As another blogger accurately noted in response, the problem begins
when journalists and others seek out “community representatives,” or “credible
Muslim voices” to fit into convenient boxes. This relies on so many assumptions
that it is hard to know where to begin. Not all Muslims wish to express
themselves in public through a communal religious identity. Identities are
multiple, and some may wish to speak instead just as citizens in their
professional capacity, through their political party, or their neighborhood
body.
Those Muslims who do speak through their communal religious identity are
not homogenous. This particularly holds true because majoritarian Islam has no
organized clergy, and no pope. The question of religious “representation” becomes
particularly difficult to achieve as a result. And in its most extreme sense it
is undesirable anyway, leading logically to nothing but ISIS-style bloodshed
and theocracy. Muslim “credibility” is just as flimsy an idea to pursue
doggedly. In fact, this is nothing but a variant of the African-American “not
black enough” theme. Who decides whose “Muslim experience” is real, and whose
is not? Is the credible Muslim only he who dresses in Arab robes, eats spicy
food and drinks cava? And yet we then worry about profiling?
The great irony is
that, unlike many of today’s champagne socialists and shisha-jihadists my
entire life has been a prototype of their archetypal aggrieved Muslim. Unlike
the Guardian’s private school, Oxbridge-educated journalist David Shariatmadari,
I am a state school-educated Muslim and racial minority. I have been stabbed at
by neo-Nazis, falsely arrested at gunpoint by Essex police, expelled from
college, divorced, estranged from my child, and tortured in Egyptian prison,
and mandatorily profiled. I’ve had my DNA forcibly taken at Heathrow Airport
under Schedule 7 Laws, which deprive terror suspects of the right to silence at
UK ports of entry and exit, among much else. I’ve been blacklisted from other
countries. I am every grievance regressive leftists traditionally harp on.

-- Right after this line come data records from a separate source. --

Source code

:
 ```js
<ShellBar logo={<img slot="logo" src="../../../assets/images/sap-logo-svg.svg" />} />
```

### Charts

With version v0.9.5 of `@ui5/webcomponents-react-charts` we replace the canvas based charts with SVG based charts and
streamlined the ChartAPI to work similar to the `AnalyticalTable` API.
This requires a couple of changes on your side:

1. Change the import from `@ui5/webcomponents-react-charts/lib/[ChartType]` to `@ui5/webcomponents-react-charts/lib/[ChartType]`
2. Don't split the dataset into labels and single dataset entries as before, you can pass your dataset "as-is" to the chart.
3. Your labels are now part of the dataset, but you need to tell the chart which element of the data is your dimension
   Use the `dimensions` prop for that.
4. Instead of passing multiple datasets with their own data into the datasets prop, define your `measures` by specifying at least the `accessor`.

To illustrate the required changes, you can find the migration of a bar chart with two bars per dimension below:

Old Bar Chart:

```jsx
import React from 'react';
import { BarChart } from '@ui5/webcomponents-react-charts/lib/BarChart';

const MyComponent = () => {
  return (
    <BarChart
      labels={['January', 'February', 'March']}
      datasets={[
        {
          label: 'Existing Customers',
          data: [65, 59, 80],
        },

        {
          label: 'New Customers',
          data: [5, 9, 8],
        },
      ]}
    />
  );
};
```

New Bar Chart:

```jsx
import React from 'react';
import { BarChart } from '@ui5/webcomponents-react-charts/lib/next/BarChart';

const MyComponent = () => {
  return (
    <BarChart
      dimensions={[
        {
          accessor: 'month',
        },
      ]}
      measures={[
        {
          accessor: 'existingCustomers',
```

Yet
their first-world bourgeois brains seem to malfunction because I refuse to spew
theocratic hate, or fit their little “angry Muslim” box. Yet they talk to me
about privilege, and non-fat lattes?
There is a natural
fear among Europe’s left, that challenging Islamist extremism can only aid
Europe’s far-right. But the alternative to this fear must not be to instead
empower theocratic fascism. There is a way to both challenge those who want to
impose Islam, and those who wish to ban Islam. It has not escaped me, nor other
liberal Muslims, that while challenging Islamist extremism we must remain
attentive to protecting our civil liberties. We are born of
this struggle, after all. Over the years I have opposed past
UK government ministers on ethnic and religious profiling, opposed Obama's targeted killings and drone
strikes and opposed Senator King in the UK Parliament over his
obfuscation and justification for torture.
I have been cited by the UK PM
for my view that though Islamist extremism must be
openly challenged, non-terrorist Islamists should not be banned unless they
directly incite violence. I have spoken out against extraordinary rendition and detention without charge of terror suspects. I
have supported my political party, the Liberal Democrats, in backing a call to end Schedule 7. It is due to this
very same concern for civil liberties that I vehemently oppose Islamist
extremism and call for liberal reform within our Muslim communities, for our
Muslim communities. We believe civil liberties cut both ways, for and uponminority
communities, and it is due to this same passion for human rights that my
organization Quilliam put out this anti-ISIS video only a day after the Guardian’s
unfortunate sting. We chose to let our work speak for itself.
But if the
regressive-left has its way, why worry about medieval punishments conducted in
Islam’s name, such as the lashing of Saudi bloggers like Raif Badawi? Let us not be Uncle Toms, after all.
Israel is the real enemy. Keep it real, man.